Carr decried “the so-called new anti-Semitism that dresses up Jew hatred with a fig leaf of anti-Zionism and anti-Israel.”

Nonetheless, he said, “Anti-Semitism on the left is no more important than the other two legs of the stool. We don’t rank kinds of Jew hatred. We don’t care what ideological clothing it wears. To rank them is only to help those who are weaponizing anti-Semitism for political gain.”

Leading the cause of unity in support of Israel are program leaders Anat Sultan-Dadon, consul general of Israel; Elan Carr, U.S. Special Envoy to Monitor and Combat Anti-Semitism; and Cheryl Dorchinsky, founder of Atlanta Israel Coalition.

Referencing the problem in Europe, Carr said, “As we approach the 75th anniversary of the liberation of Auschwitz … only 75 years since the Nazi crematoria have cooled, we see firsthand the human wreckage left behind on a continent by anti-Semitic ideology.”

Carr said that he soon will make his first trip to the Arab world, to the Gulf region. “Any Arab country that traffics in anti-Semitism is doing the work of Iran,” the diplomat said, connecting anti-Semitism with Iran as part of a “strategy that has more potential to move the needle on anti-Semitism in the Arab world than ever before.”

Though the mandate of his office is anti-Semitism outside of the United States, the White House “has specifically tasked me to focus” on the issue domestically, as well, Carr said.

“The fight against anti-Semitism is the fight for the future of our country,” he said.
Carr said many of this nation’s college campuses have become “disgraceful places of open anti-Semite venom” and said that enhanced Jewish education is needed so that young people are better equipped to counter anti-Semitism.

“The amount of damage done to this fight by some Jews is beyond description,” Carr said, referencing Jewish students and faculty who have advanced anti-Israel actions at universities.
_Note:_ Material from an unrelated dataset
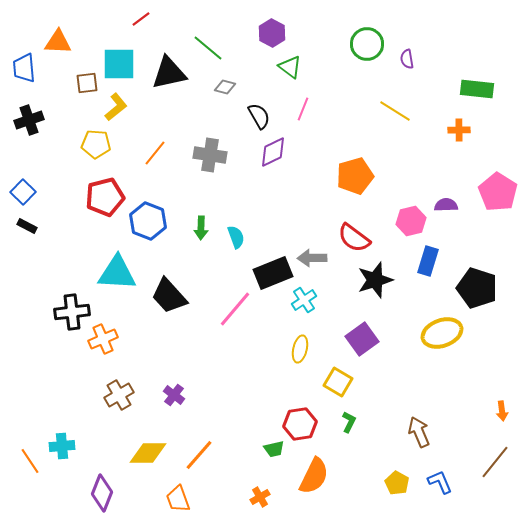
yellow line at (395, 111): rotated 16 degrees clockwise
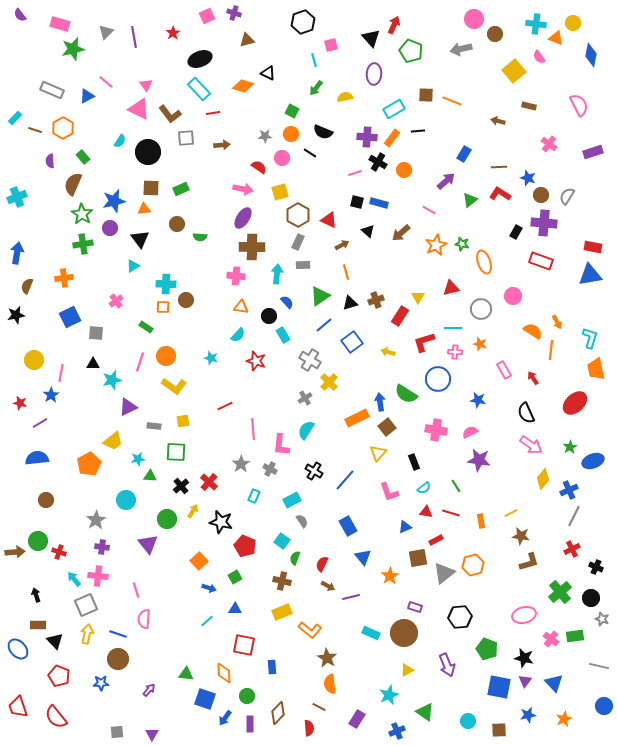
He singled out Jewish Voice for Peace as “an organization that has its name on almost every venomous action” happening on campuses.

Carr also likened the BDS (Boycott, Divestment and Sanctions) movement to economic boycotts against Jews promulgated by the Nazi-era brownshirts in Germany.

During a question-and-answer period, Carr was asked about President Donald Trump’s remark that Jews who vote for Democrats are insufficiently loyal to the Jewish people and to Israel.

“As the leader of the Republican Party, the president is entitled to make the case that the Republicans Party is better at supporting Jewish interests than the Democratic Party,” Carr said. “If the president makes that case, I think we have to take it in that context.”

“The degree to which this president’s words were taken out of context, intentionally, is appalling. If you want to criticize him, criticize him, but don’t take his words out of context,” said Carr, adding that his position requires a non-partisan stance.

“This president is so absolutely, passionately supportive of the Jewish people. He loves the Jewish people.”

Carr said that when he represented the federal government at the funeral of Lori Gilbert Kaye, who was killed in April when a gunman attacked the Chabad center in Poway, Calif., “I was authorized by the White House to say that we are at war with these white supremacists.”

“I’m going to fight this fight. It’s my job and I’ll fight it with the full weight of the United States of America,” Carr said, “But to actually win the war against this ancient, relentless pathology, even the United States alone cannot do that. What we need in this fight is perhaps the most elusive asset of all, Jewish unity. We need the Jewish people to stand together,” he said to applause.